Turning to the balance sheet, this left the firm with a cash position of $55.872B, including marketable securities labeled as current and inventories of $7.482B. Current assets ended the quarter at $112.913B. Current liabilities add up to $120.075B, including $10.578B in shorter-term debt and $1.996B in commercial paper. On the surface, this would leave Apple with a current ratio of 0.94 and a quick ratio of 0.88. I would not see either of these as being reflective of a really strong balance sheet. That said, all is not as it appears at first glance.
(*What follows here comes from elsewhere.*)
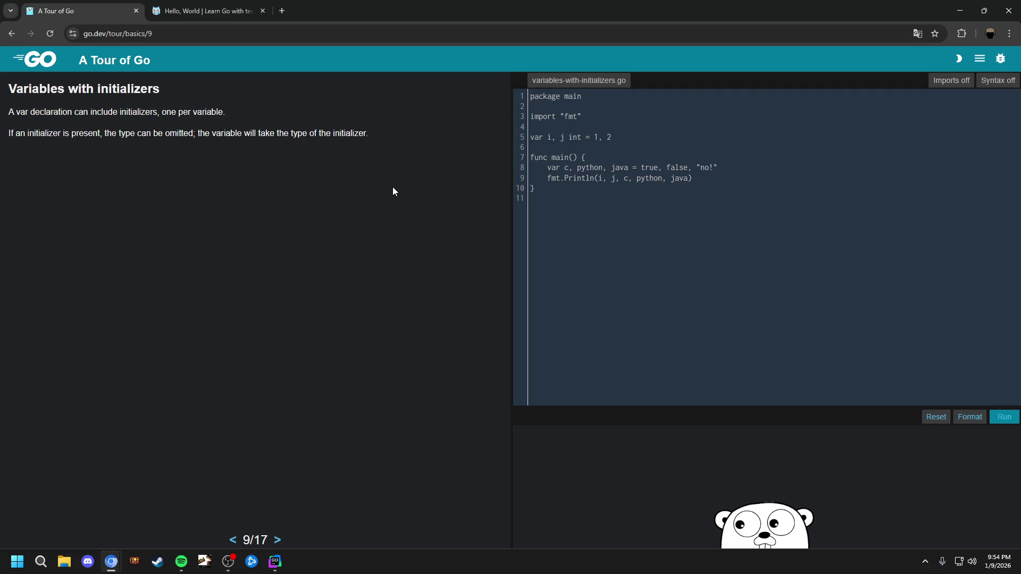
Flip between lesson 10, 'Short variable declarations', and lesson 9, ending on lesson 9
{"action": "key", "text": "Page_Down"}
For one, Apple holds another $110.461B in marketable securities not labeled as current, meaning that these are investments. They could easily be added to cash and thus current assets, bringing those totals up to $166.333 and $223.374B. These are the numbers that analysts talking about Apple's massive stash of cash are looking at. Secondly, $8.131B of Apple's current liabilities are in the form of deferred revenue, which is not a financial liability at all, but one of goods, labor or services owed.
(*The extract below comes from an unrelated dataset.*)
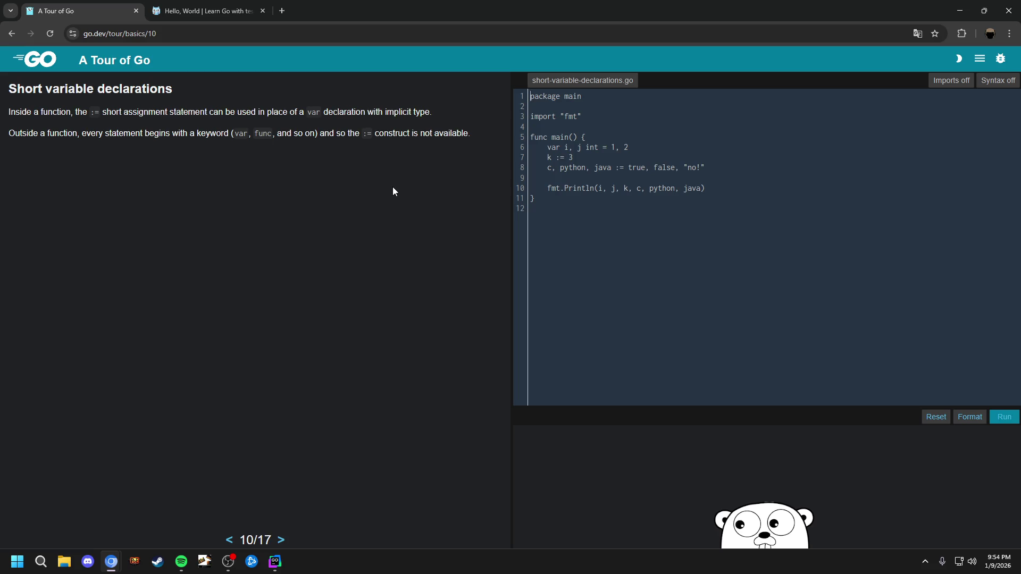
{"action": "key", "text": "Page_Up"}
{"action": "key", "text": "Page_Down"}
{"action": "key", "text": "Page_Up"}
Total assets amount to $332.16B, The firm makes no entry for goodwill or any other kind of intangible asset. Total liabilities less equity comes to $270.002B. This includes another $97.041B in debt. Crazy as it seems, Apple could pay off its entire $109.615B debt-load out of cash and marketable securities more than one and a half times over. This balance sheet is fine.
Since Apple released this report last night, I have come across 15 sell-side analysts that have both opined on AAPL and are rated at a minimum of four stars (out of five) by TipRanks. You would be surprised to see how many well-known analysts who get air time on FinTV who do not even come close to making this cut.
Among those 15 analysts, there are 13 "buy" or buy-equivalent ratings and two "hold" or hold-equivalent ratings. One of the "buys" did not set a target price so we are working with 14 targets. The average target price across those 14 is $186.57 with a high of $205 (Dan Ives of Wedbush) and a low of $175 (Toni Sacconaghi of Bernstein).
After omitting these two as potential outliers, the average target across the other 12 analysts drops to an even $186.
Apple looks to have bounced back from the prior quarter quite nicely. Sales of iPhones grew, pushing aside worries driven by performance at other firms known to be suppliers. What's really important, in my opinion, is the growth of the installed base of active products to all time highs at more than 2M. This is what has driven and will continue to drive growth in the higher margin services sector. We mention above the primary Apple services, but we know that Apple services is diving deeper into financial services, an area with a huge addressable market where Apple had until a couple of years ago, almost no presence.
Now, the firm is adding high-yield savings accounts and a buy now, pay later service. This is dependent upon keeping consumers inside of the Apple ecosystem. The installed base is the key to this progress. I am not displeased at all with this report.
Now that I have gotten my personal love for Apple out of the way, a technical note of caution...
Apple opened higher Friday morning. I will not be exiting the name. I will, however, take some profits on this "pop" as I now have nice gains in this stock to protect. I am sure most readers do. What's plain to see, I think, is that AAPL has developed an ascending wedge pattern. These tend to be bearish patterns of reversal.
Not that I know if we are at the point of that reversal. The stock has rebounded off of its 21 day EMA (exponential moving average) multiple times now and has not come anywhere close to its 50 or 200 day SMAs (simple moving average) in months.
I am going to reiterate the $181 target price that I just reiterated about a month ago (April 10). That said, I am not liking what the cup with handle pattern (December through February) is starting to turn into.